On February 4, 2020, Judge Ronnie Abrams of the United States District Court for the Southern District of New York dismissed a putative class action asserting claims under Section 10(b) of the Securities Exchange Act of 1934 against a tobacco company and certain of its executives.  In re Philip Morris Int’l Inc. Sec. Litig., No. 18-CV-08049 (S.D.N.Y. Feb. 4, 2020).  Plaintiffs alleged that the company made misrepresentations in securities filings and public statements regarding clinical studies it published in connection with its application to the U.S. Food and Drug Administration to sell its vapor-based product in the United States and to market it as presenting a lower risk than traditional tobacco products.  Plaintiffs also alleged that the company made misrepresentations regarding sales growth in Japan for the same product.  The Court held that plaintiffs failed to allege an actionable misstatement or omission or to establish scienter, but granted leave to amend with respect to certain allegations.
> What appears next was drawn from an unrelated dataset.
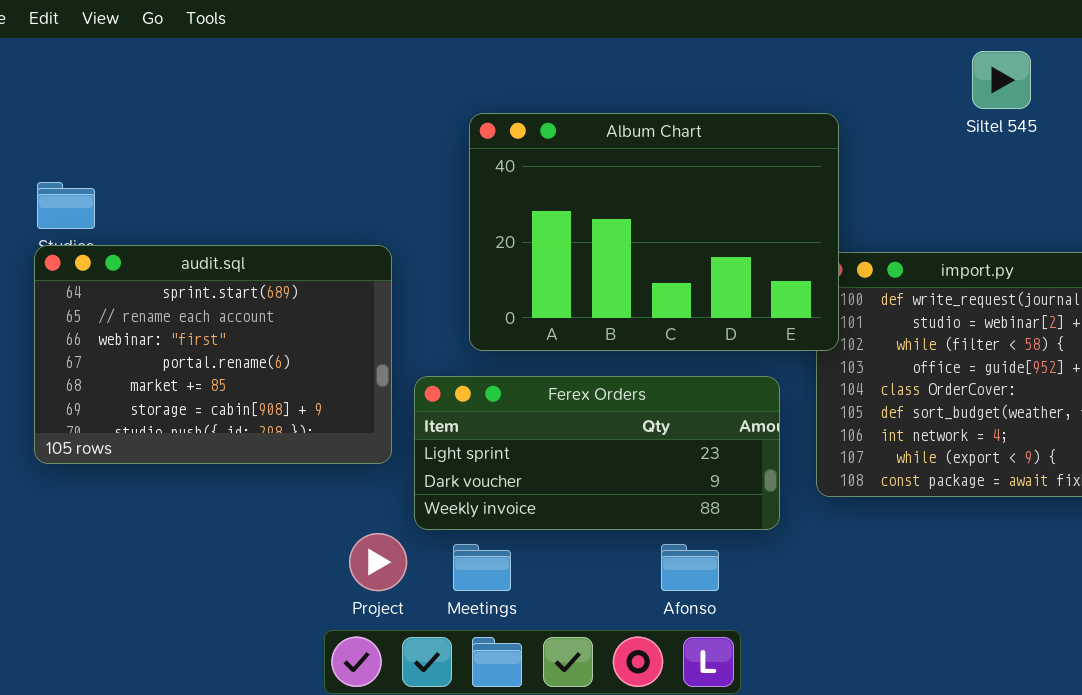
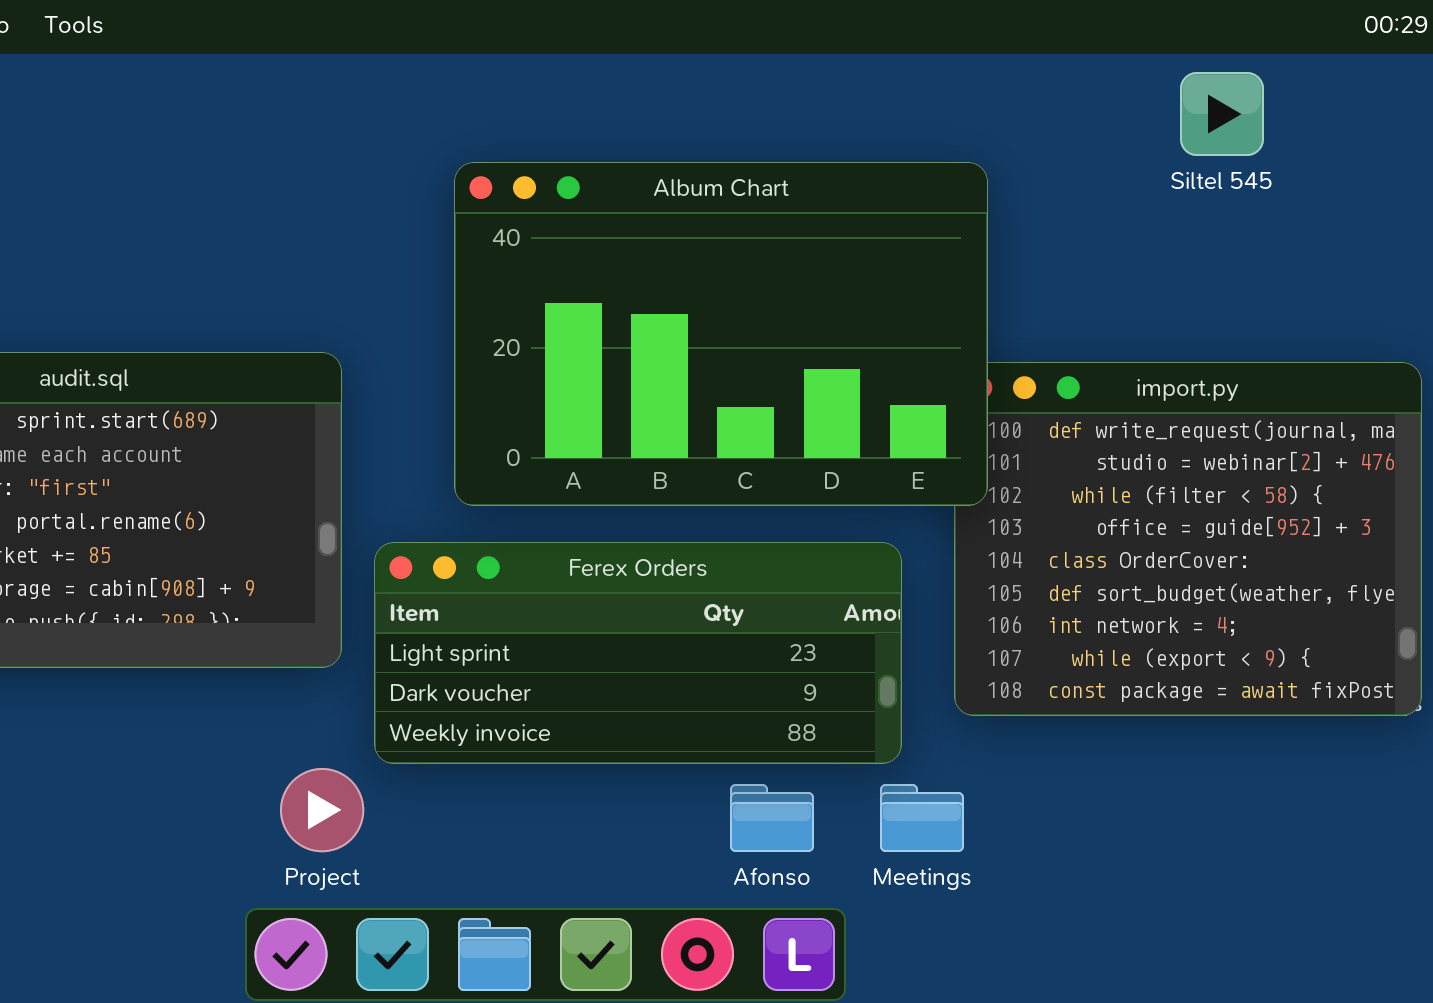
Meetings: [453,544,511,591] -> [880,784,964,852], moved

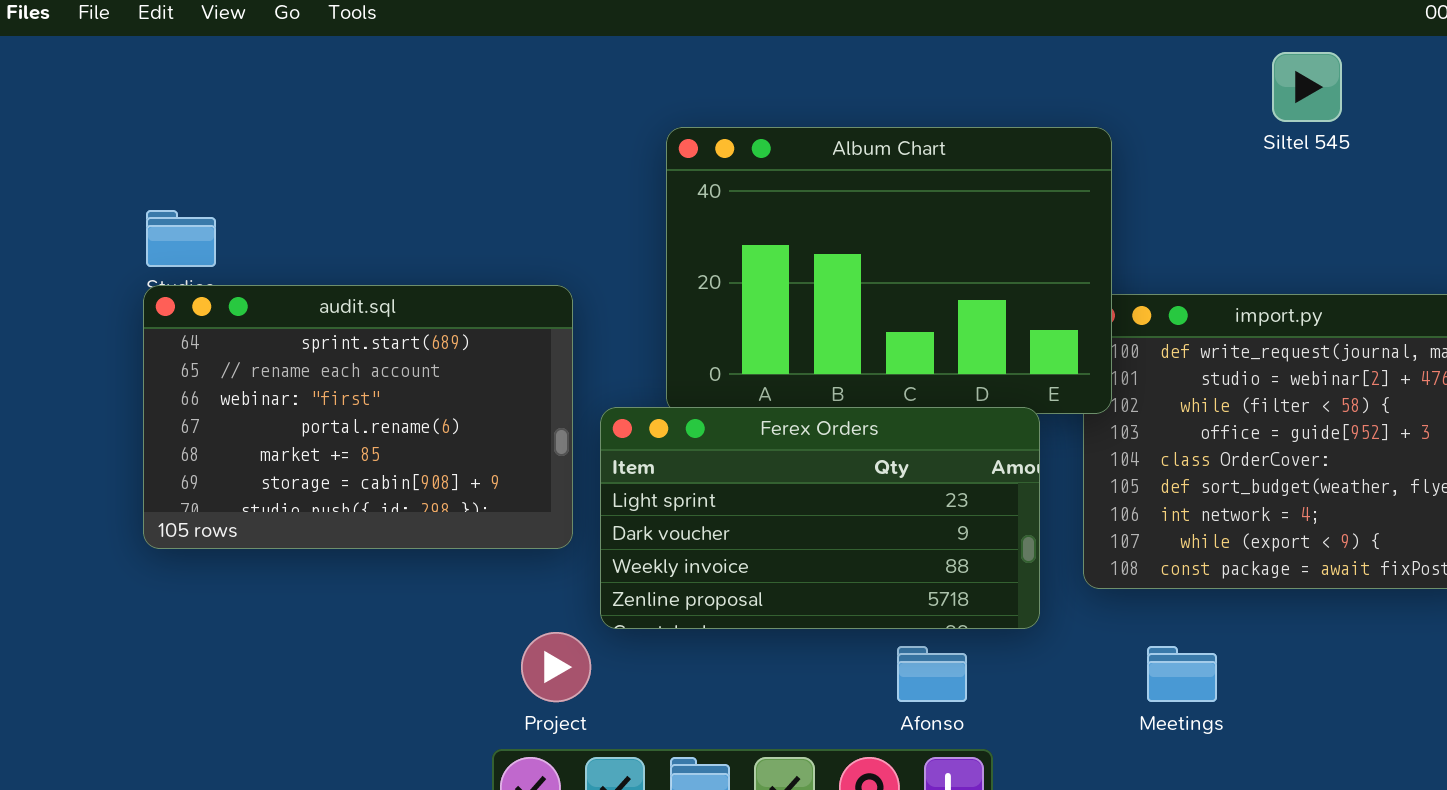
Ferex Orders: [374,542,902,764] -> [600,407,1040,629], resized
Meetings: [880,784,964,852] -> [1147,646,1217,702], moved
Plaintiffs argued that statements such as “regulators may not permit the commercialization of these products or the communication of scientifically substantiated risk-reduction claims” were misleading in light of the fact that the company had conducted but delayed publishing four studies with negative results.  Id. at 22.  The Court held, however, that such statements were a “truthful expression of [the company’s] lack of certainty that the FDA would approve its [application]” and therefore could not serve as the basis for an Exchange Act claim.  Id.

The Court also determined that a number of statements identified by plaintiffs were mere puffery, including that the company was “conducting extensive and rigorous scientific studies,” “producing the best science you can produce in the field today,” and that its “studies are very advanced and point in the direction of risk reduction and potential to improve health.”  Id. at 23-24.  The Court held that such statements did not amount to a guarantee and were “too general to cause a reasonable investor to rely upon them.”  Id. at 24.

The Court also considered whether statements about the company’s clinical studies and adherence to ethical and scientific standards were actionable “subjective statements of opinion” because they were either subjectively false or the supporting facts supplied were untrue.  Id. at 24-25 (citing Tongue v. Sanofi, 816 F.3d 199 (2d. Cir 2016)).  The Court determined that plaintiffs’ argument essentially amounted to a dispute about how to interpret the data from the clinical studies, and a reasonable investor would not expect that the FDA would necessarily agree with the company’s view of the data.  Id. at 27.  The Court further emphasized that a company “need not disclose all concerns about its research methodology so long as the omitted facts do not conflict with what a reasonable investor would take from the statement itself.”  Id. at 28.

With respect to allegations that the company delayed the release of four adverse studies, the Court held, pursuant to the Second Circuit’s decision in Sanofi, that the company need not disclose all negative facts that “tended to cut against their projections” of FDA approval, and plaintiffs are “not entitled to so much information as might have been desired to make their own determination about the likelihood of FDA approval.”  Id. at 29.  However, the Court concluded that these allegations did suggest a lack of transparency and “thus come closest to representing a material omission.”  Id. at 28-29.  The Court therefore granted leave to amend regarding these allegations, cautioning that plaintiffs must allege with specificity how the non-disclosure of those studies made the company’s statements misleading.  Id. at 30.

The Court separately rejected plaintiffs’ allegations that defendants had made misleading statements about its growth projections in Japan relating to the same product.  The Court emphasized that statements such as that the company expected “continued investment” to “further drive its positive momentum,” that “there’s nothing on the horizon that . . . would cause any change in what happened in the previous years,” and that demand was “anticipated to further increase in the first quarter of 2018,” were protected as forward-looking statements of opinion and were accompanied by meaningful cautionary language.  Id. at 32-33.  Moreover, allegations based on an alleged failure to meet market share projections amounted to impermissible “fraud by hindsight.”  Id. at 36.

The Court also held that plaintiffs had failed to establish the required strong inference of scienter, either by alleging facts showing “motive and opportunity to commit the fraud” or “strong circumstantial evidence of conscious misbehavior or recklessness.”  Id. at 36-37.  The Court rejected plaintiffs’ argument that two stock sales by a company executive established motive and opportunity, finding to the contrary that these stock sales were part of consistent trading patterns, were not unusual in size, and that the executive actually increased his stock holdings during the period in question.  Id. at 39.  The Court also held that plaintiffs’ allegations of conscious misbehavior or recklessness were insufficient because they were based on allegations made by a former company scientist who left well before the relevant period and had limited interactions with company executives.  Id. at 40.  Separately, the Court rejected plaintiffs’ argument, based on the “core operations” theory, that the company’s executives would have been aware of key non-public information by virtue of their positions.  The Court held that, even assuming the “core operations” theory were viable and sufficient to establish scienter, plaintiffs alleged no particularized facts and “boilerplate allegations are insufficient to establish scienter.”  Id. at 41.